Yes the Nikon sensors are easier to get at generally, suppose this is just another good reason to buy Nikon over Canon :-)
“the 10D instructions are about three times as long as the D70”
Just looked at the 10D tutorial just now, i would stick to film also rather than go through that process :-)
All the best
MartinFensterParticipantThorsten wrote:
Fenster wrote:
Right. I also use a 30 dollar filter and completely standard equipment for my work. :]
Cool, that makes two of us then :D Although, I admit I’m now slightly confused. In one thread you refer to a “modded camera” and then you refer to “completely standard equipment”. :?
I mentioned that modded gear is one path, but it’s less hassle to just stick a filter on the end.
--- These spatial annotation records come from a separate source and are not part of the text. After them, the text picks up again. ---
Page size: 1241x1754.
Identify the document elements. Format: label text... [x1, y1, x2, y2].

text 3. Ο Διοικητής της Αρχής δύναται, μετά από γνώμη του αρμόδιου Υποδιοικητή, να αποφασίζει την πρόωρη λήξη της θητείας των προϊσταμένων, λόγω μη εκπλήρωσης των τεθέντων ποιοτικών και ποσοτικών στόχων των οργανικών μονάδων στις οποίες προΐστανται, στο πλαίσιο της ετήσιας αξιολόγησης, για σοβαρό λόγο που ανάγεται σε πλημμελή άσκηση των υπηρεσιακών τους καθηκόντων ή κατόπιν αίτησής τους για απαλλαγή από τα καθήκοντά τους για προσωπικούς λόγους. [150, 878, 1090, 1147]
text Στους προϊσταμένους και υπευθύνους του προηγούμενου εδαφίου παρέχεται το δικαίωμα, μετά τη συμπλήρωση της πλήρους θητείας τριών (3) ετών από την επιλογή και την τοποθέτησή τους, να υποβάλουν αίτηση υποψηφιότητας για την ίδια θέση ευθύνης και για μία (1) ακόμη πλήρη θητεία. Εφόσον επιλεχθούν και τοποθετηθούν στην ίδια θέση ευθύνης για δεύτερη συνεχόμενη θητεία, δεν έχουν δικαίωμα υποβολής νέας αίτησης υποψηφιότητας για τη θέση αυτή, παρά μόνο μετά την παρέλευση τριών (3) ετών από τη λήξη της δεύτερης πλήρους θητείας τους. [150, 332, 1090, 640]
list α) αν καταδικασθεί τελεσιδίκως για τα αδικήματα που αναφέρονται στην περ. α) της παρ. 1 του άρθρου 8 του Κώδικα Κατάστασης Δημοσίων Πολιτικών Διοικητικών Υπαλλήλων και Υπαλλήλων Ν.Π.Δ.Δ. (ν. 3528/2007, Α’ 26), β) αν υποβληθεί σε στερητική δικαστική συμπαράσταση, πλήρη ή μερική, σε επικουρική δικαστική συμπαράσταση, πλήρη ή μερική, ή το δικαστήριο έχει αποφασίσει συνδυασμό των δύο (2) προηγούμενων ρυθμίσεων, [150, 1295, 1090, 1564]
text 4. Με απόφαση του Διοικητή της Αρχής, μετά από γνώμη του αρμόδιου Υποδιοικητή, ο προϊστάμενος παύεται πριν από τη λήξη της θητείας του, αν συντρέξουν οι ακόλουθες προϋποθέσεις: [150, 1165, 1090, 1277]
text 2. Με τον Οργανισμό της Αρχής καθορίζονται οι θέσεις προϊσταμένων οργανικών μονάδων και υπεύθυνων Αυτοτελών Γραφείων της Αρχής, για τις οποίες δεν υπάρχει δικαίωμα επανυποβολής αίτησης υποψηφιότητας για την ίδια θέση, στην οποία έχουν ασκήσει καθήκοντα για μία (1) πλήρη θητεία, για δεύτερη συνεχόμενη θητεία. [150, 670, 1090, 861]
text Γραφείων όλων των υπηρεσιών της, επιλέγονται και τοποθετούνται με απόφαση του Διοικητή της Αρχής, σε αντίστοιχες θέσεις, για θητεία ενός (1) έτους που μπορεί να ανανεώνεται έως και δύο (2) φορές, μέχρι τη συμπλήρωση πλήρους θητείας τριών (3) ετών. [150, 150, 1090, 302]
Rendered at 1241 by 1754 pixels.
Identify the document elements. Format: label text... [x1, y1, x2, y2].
thefizzParticipantThorsten wrote:
Sadly, IR film is on the decline and my favourite IR Film, MAco IR 820c is no longer being made.
Efke are now making that same film and it is available from http://www.retrophotographic.com in 35mm, 120 and sheet film sizes.
Also available from Retro is the Rollei ASA400 IR film and Rollei are currently working on an 850nm IR film.
Kodak HIE is still available in 35mm and Ilford SFX is back in all sizes.
Peter
ThorstenMemberPeter – thanks for that update. I’ve heard good things about the Rollei film and also heard elsewhere that Ilfor SFX was back. I’ve never tried SFX as it’s not really a true IR film. I’ve been hearing rumours about the future availability of Kodak’s HIE, but it looks secure enough at the moment. Again, not a film I’ve ever used because I have Canon film bodies which utilise an IR sensor as a frame advance counter. Any IR I’ve done has been on my Bronica ETRSi, which actually works very well as an IR camera. I just wish HIE was available in 120 format!
All of this is giving me the itch to go out and do some film based IR photography again. :D
ThorstenMemberI just heard that the Fujifilm IS-1 is going to be made available outside the US now as well. With a spectral response right up to 900nm, this looks like the ideal off-the-shelf IR camera.
seanmcfotoMemberI’m actually in the middle of an article for Lightroom-News.com on IR and Lightroom. Ironically a lot of what I’ve written is being mentioned in various threads. Mark, you get a lot of mention ;)
I’ve even mentioned the Canon IR film issue too! I was told though that the old EOS 100 doesn’t use IR, (or was it a 1000?- Sketchy memory!). I’ve also covered channel swapping and SFX too. I also saw the IS-1 on DPR when it was announced. Looks like my article is going to get much longer. Sigh.